**How to complete this task**. Once the line containing "8.3.21 on Linux" is found in the listing below, return it and each line after it through the last, exactly as given.

== Dataset extract

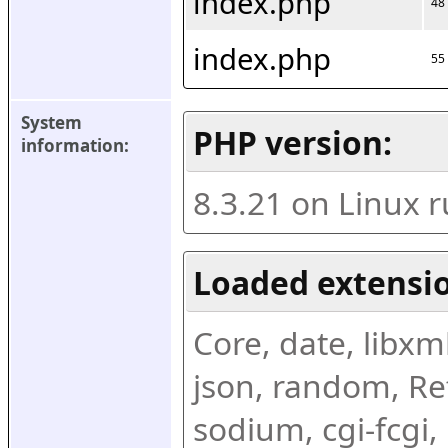
index.php
48
index.php
55
System 
PHP version:
information:
8.3.21 on Linux 
Loaded extensio
Core, date, libxml,
json, random, Ref
sodium, cgi-fcgi,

====

**Solved problem**.
8.3.21 on Linux 
Loaded extensio
Core, date, libxml,
json, random, Ref
sodium, cgi-fcgi,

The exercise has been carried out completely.